*** DATA FOR THIS EXERCISE Section Begins ***
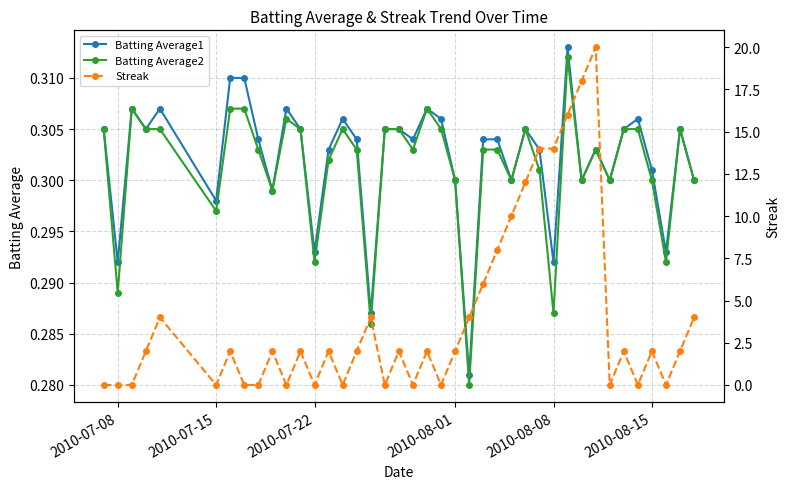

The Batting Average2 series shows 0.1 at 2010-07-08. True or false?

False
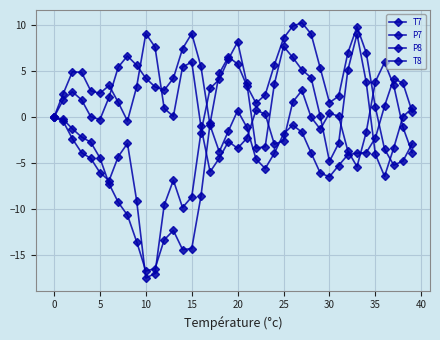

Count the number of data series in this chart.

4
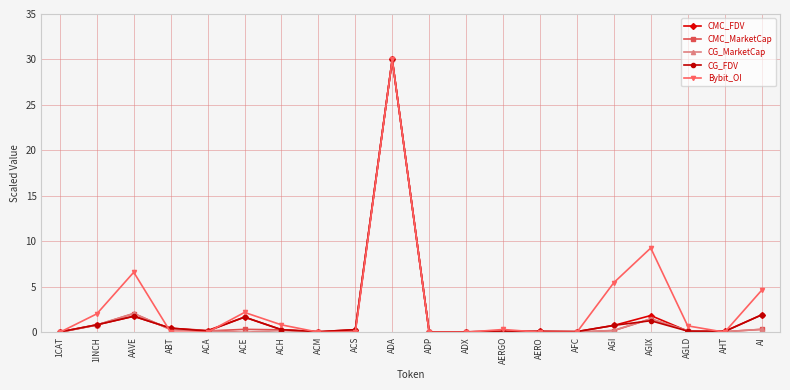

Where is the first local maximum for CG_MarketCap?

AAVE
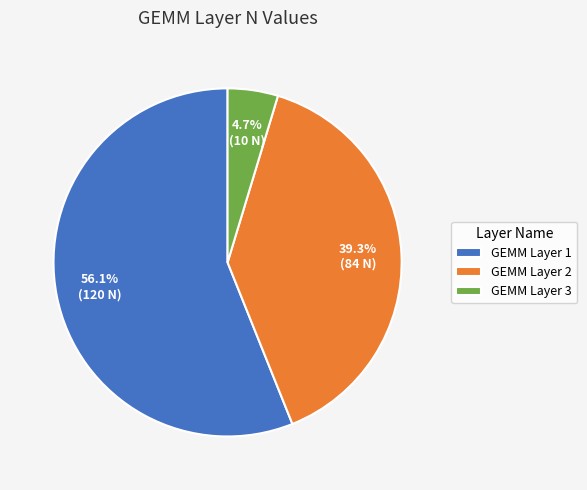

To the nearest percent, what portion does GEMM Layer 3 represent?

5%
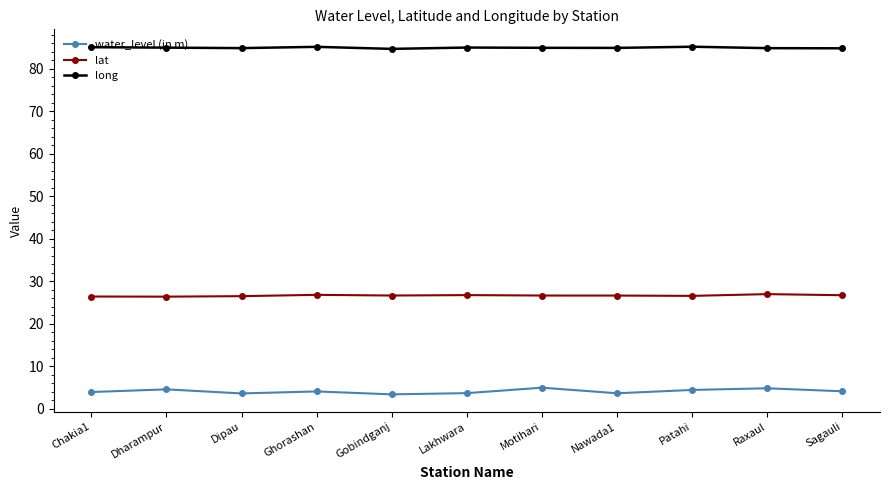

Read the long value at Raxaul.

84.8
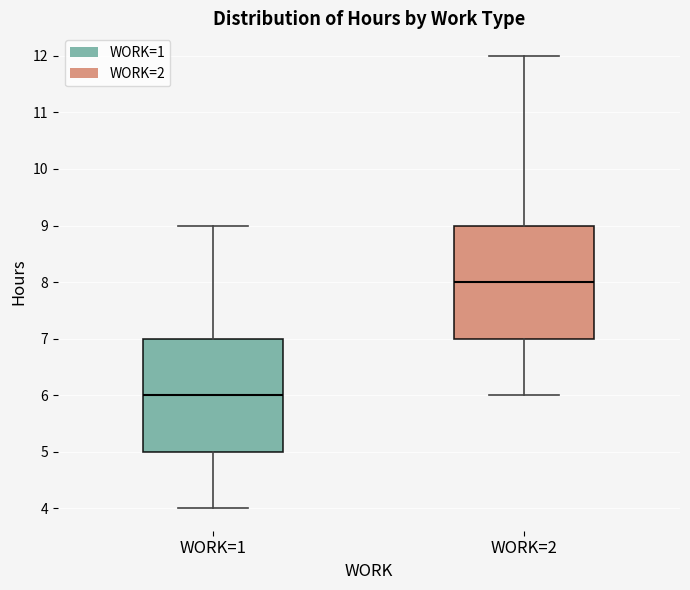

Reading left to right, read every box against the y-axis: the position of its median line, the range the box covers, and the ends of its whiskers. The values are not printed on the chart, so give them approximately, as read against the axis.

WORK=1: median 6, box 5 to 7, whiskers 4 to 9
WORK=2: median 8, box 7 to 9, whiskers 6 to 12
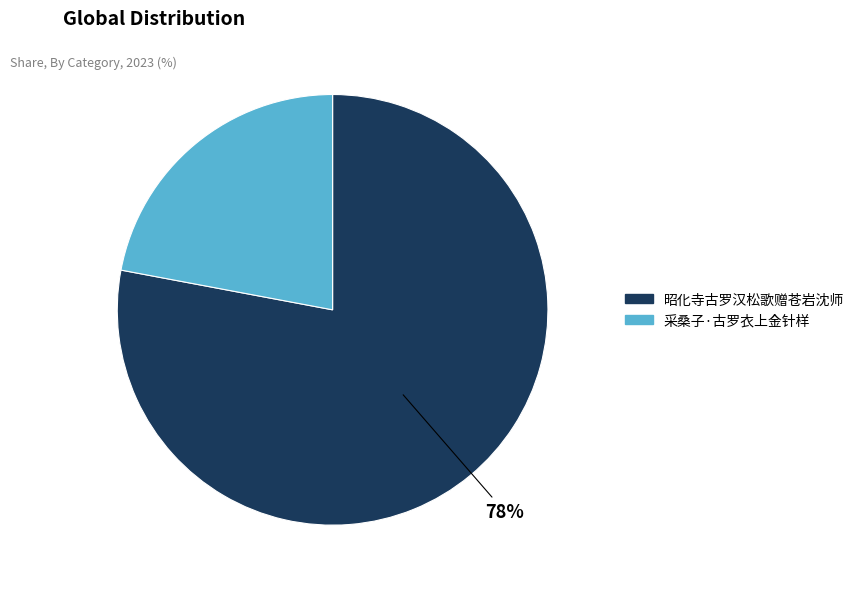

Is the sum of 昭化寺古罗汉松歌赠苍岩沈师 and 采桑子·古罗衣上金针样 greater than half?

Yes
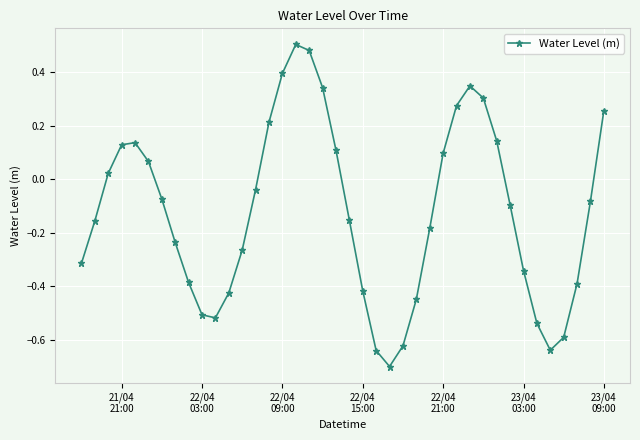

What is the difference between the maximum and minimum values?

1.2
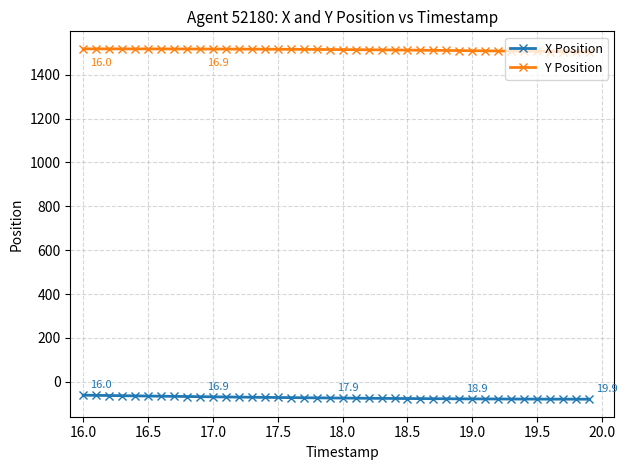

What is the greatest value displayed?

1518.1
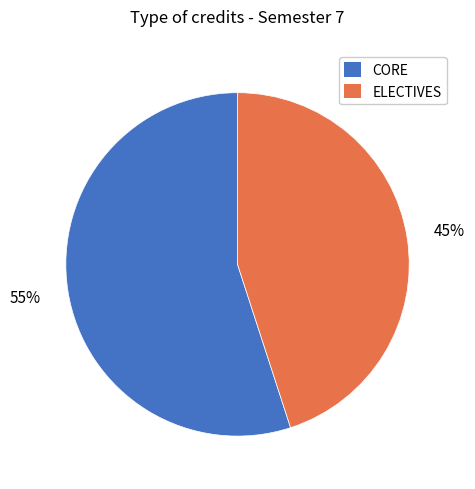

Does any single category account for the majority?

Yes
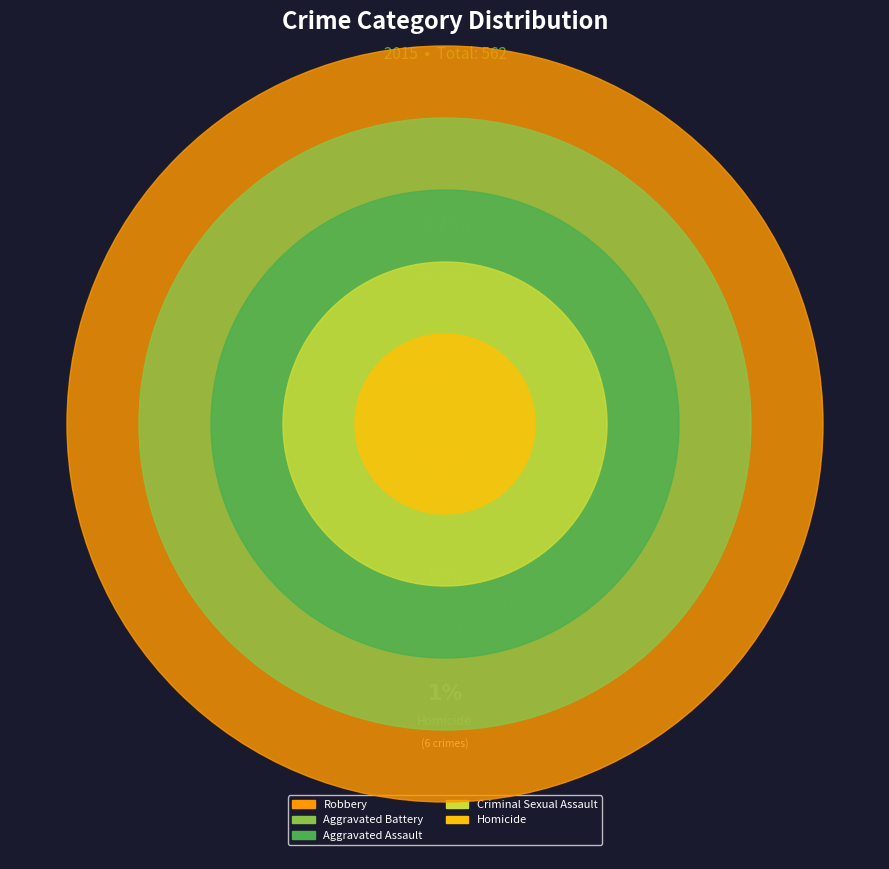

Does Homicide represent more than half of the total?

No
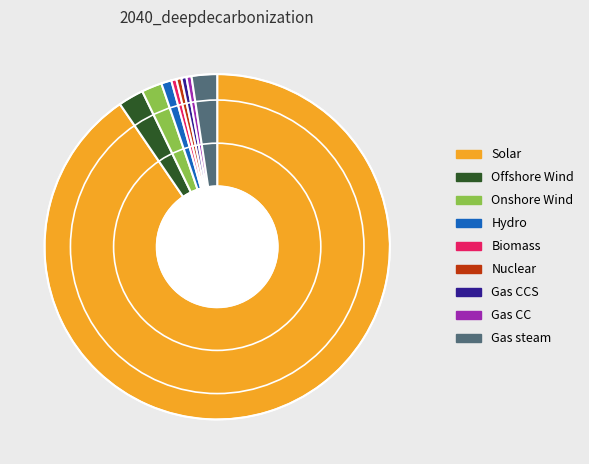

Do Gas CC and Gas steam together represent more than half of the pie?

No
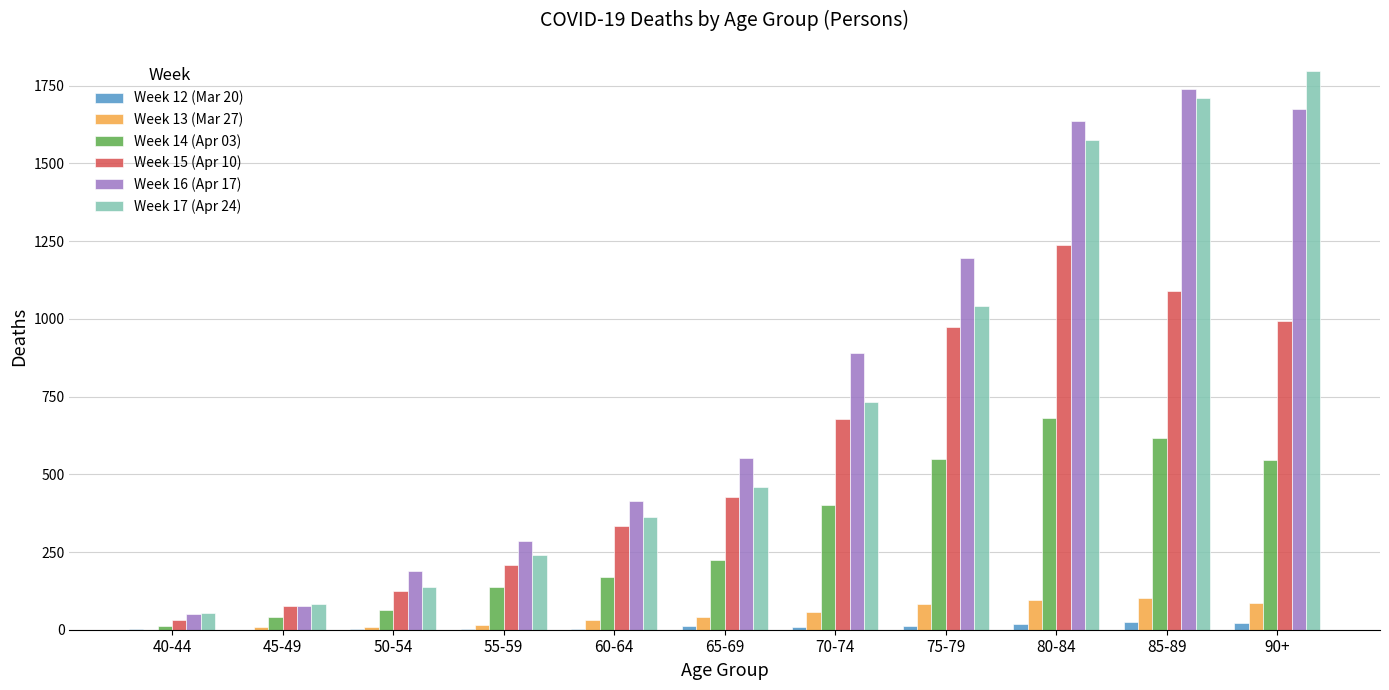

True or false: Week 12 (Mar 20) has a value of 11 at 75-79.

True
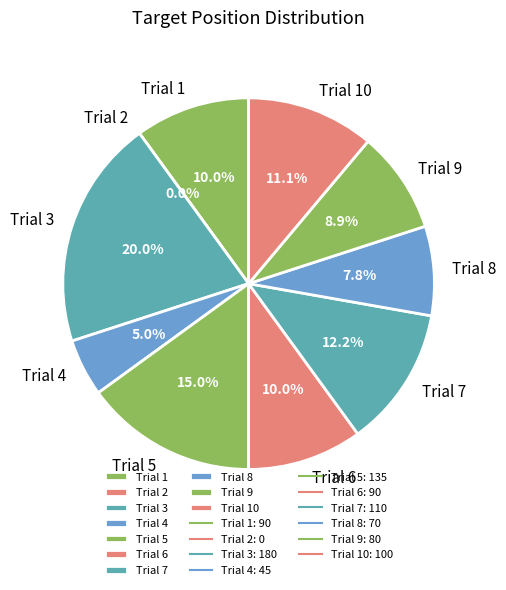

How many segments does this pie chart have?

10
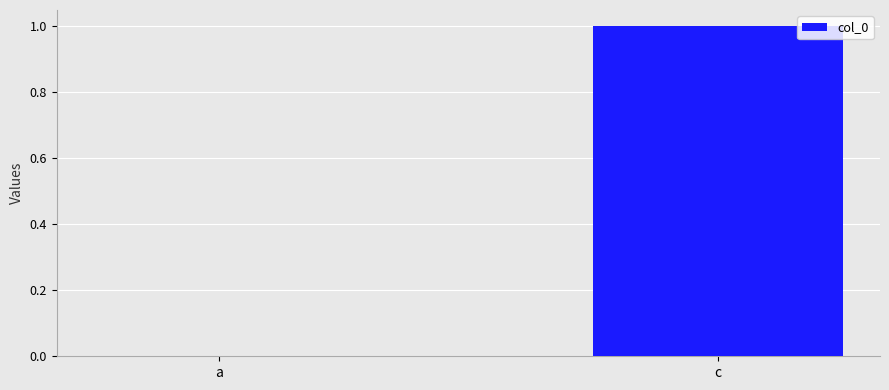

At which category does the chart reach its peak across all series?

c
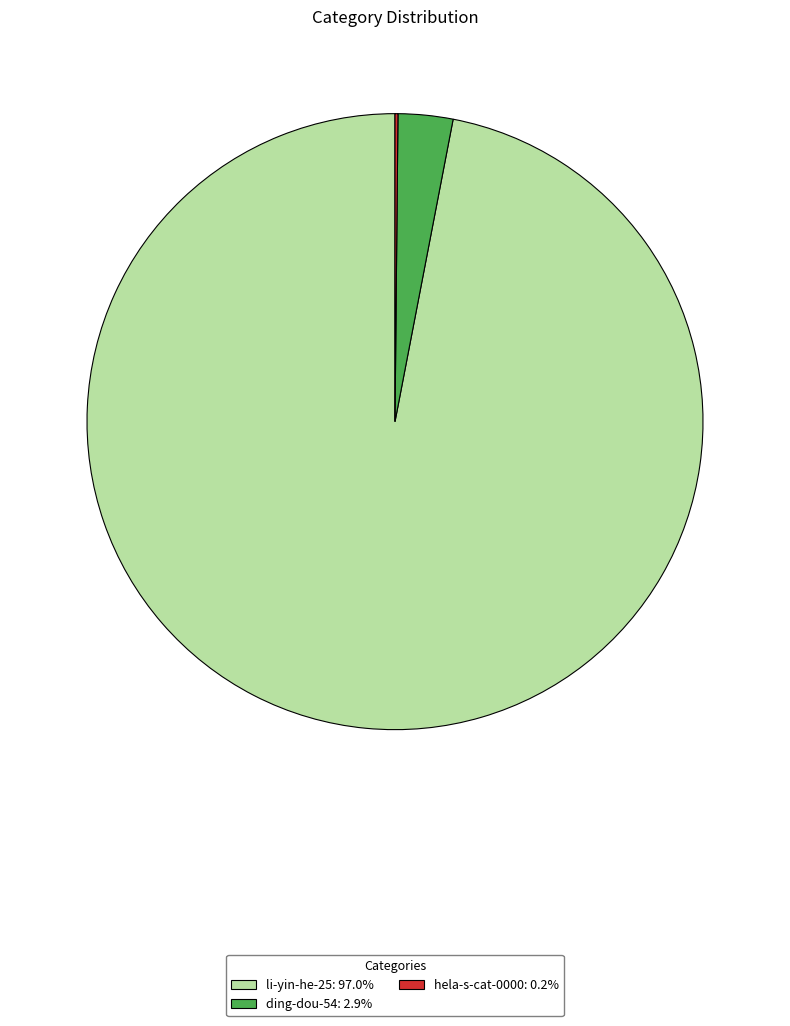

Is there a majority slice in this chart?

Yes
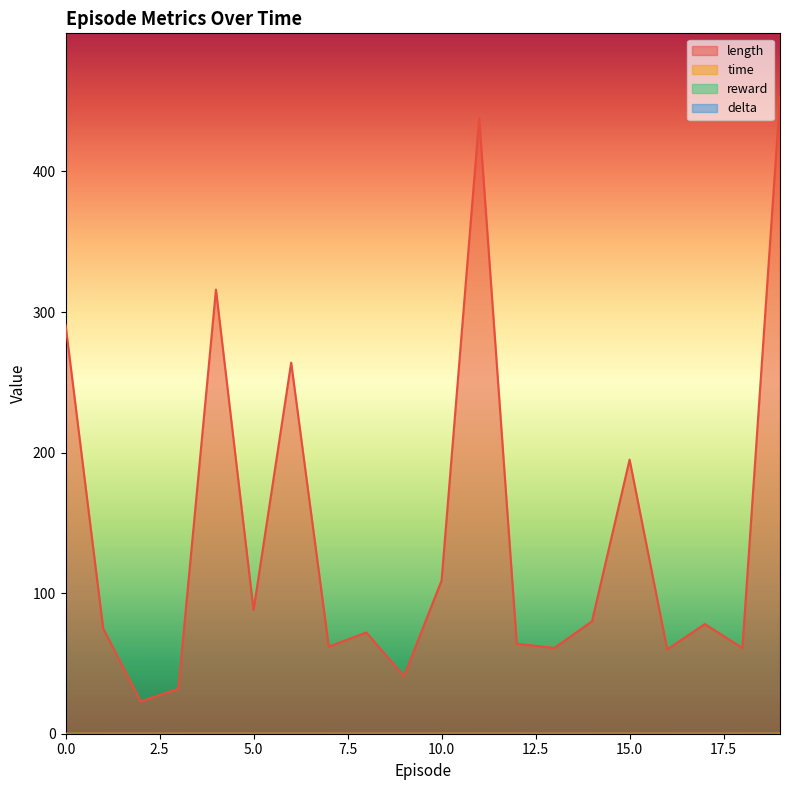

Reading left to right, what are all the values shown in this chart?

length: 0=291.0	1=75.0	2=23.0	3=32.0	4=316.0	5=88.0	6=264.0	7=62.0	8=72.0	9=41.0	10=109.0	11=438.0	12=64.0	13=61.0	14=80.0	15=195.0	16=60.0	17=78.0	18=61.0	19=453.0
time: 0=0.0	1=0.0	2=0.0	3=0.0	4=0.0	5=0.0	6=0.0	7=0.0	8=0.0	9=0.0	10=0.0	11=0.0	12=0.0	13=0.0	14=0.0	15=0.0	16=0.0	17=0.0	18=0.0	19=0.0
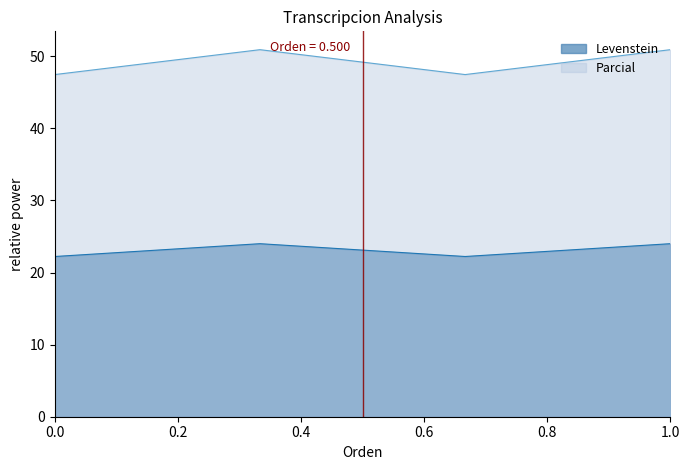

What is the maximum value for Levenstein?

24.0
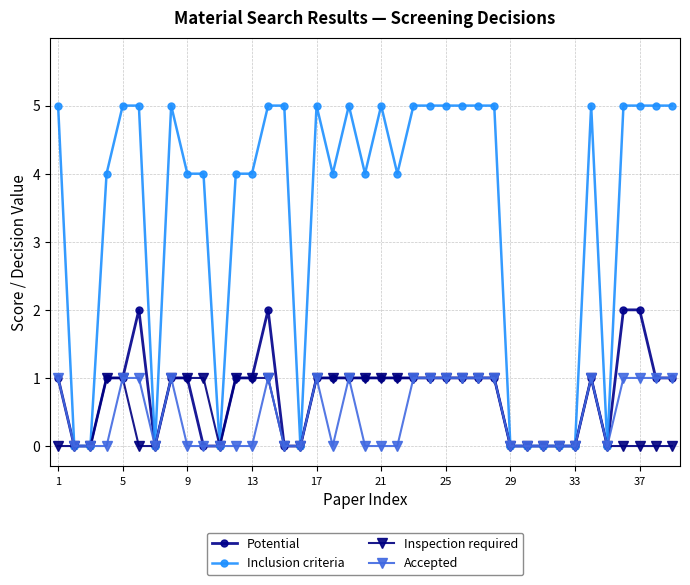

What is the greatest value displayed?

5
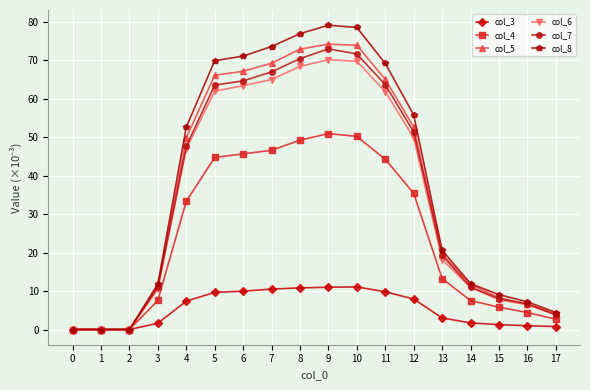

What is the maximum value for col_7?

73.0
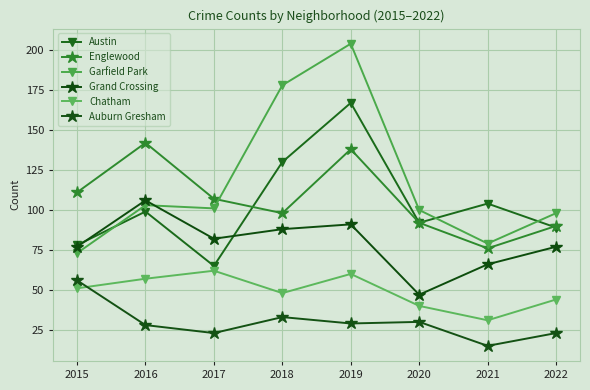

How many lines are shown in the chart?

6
*** DATA FOR THIS EXERCISE Section Ends ***
WRITTEN TASK ->
Report every line above that contains the word "maximum", copying each one in full.

TASK OUTPUT ->
Where is the first local maximum for CG_MarketCap?
What is the difference between the maximum and minimum values?
What is the maximum value for Levenstein?
What is the maximum value for col_7?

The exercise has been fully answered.